>>>>

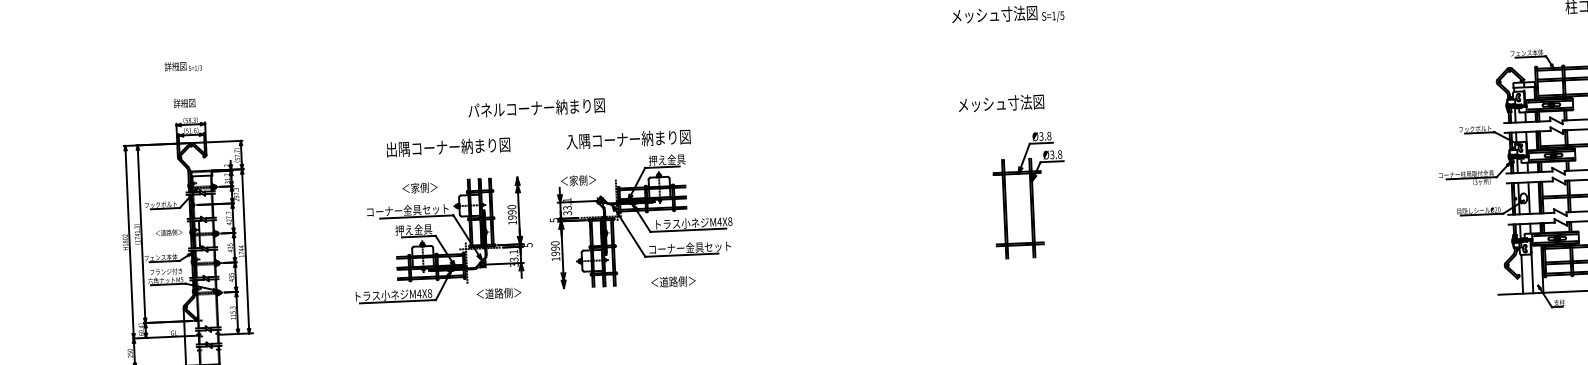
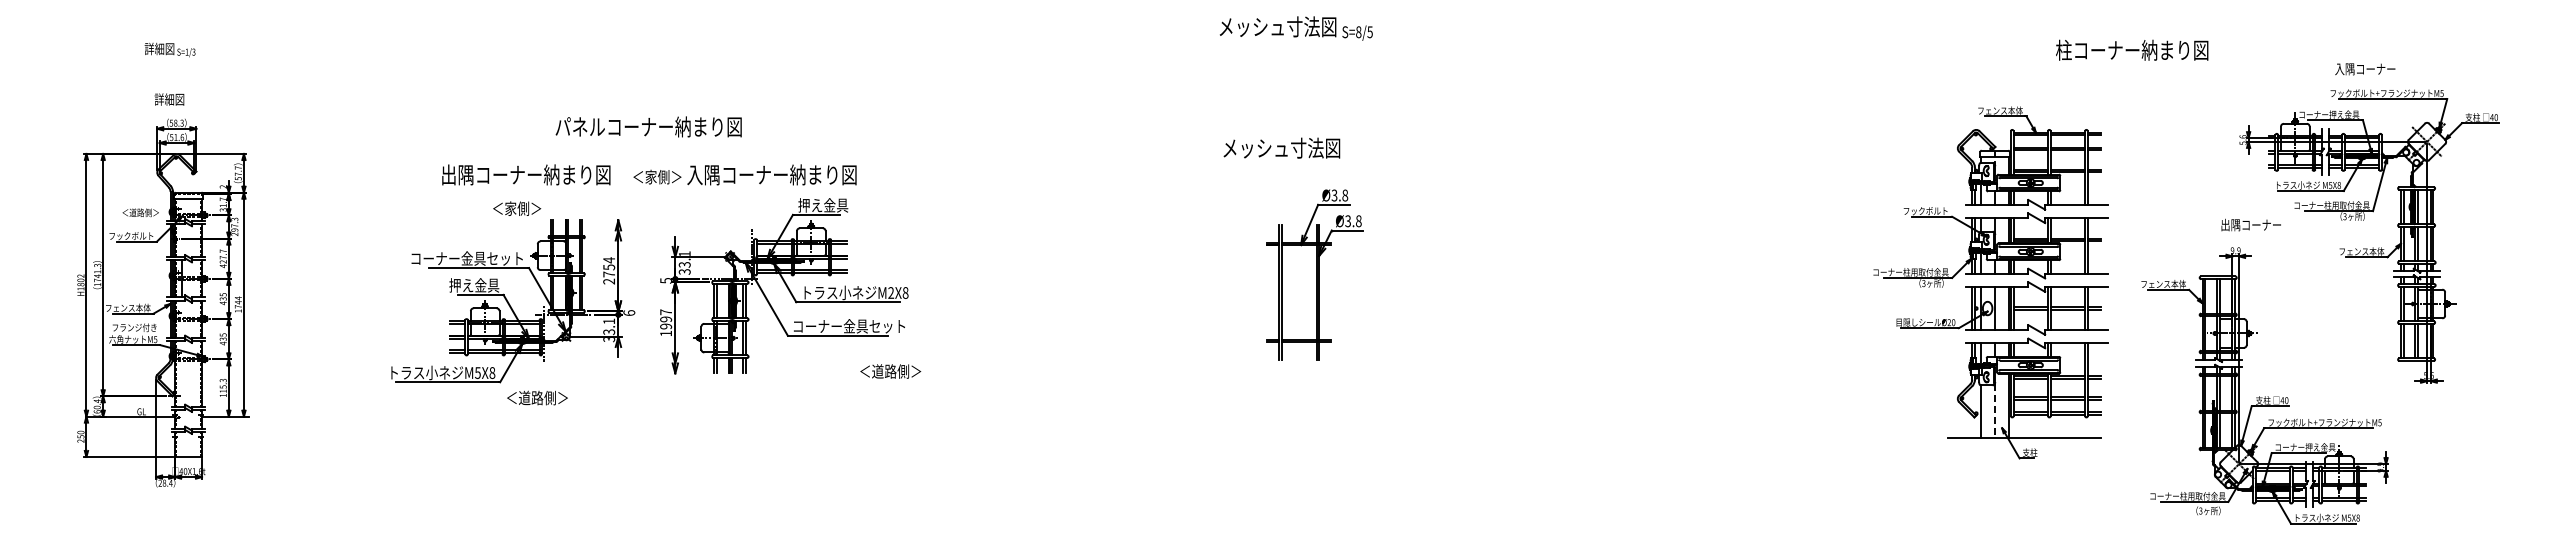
text: (1053, 16) -> (1358, 32), S=1/5 -> S=8/5
text: (578, 180) -> (657, 176), moved
text: (420, 187) -> (517, 208), moved
text: (512, 214) -> (609, 270), 1990 -> 2754
text: (719, 221) -> (891, 292), M4X8 -> M2X8
text: (168, 232) -> (140, 212), moved
text: (555, 243) -> (666, 312), 1990 -> 1997
text: (528, 245) -> (629, 313), 5 -> 6
line: (1532, 273) -> (1995, 411), solid -> dashed
text: (673, 281) -> (890, 371), moved
text: (499, 293) -> (537, 397), moved
text: (419, 294) -> (477, 373), M4X8 -> M5X8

<<<<

## WHAT THE TASK ASKS:
If a line of the data contains the string "moved", count it; then give the total alone.

## OUTPUT OF THE TASK:
5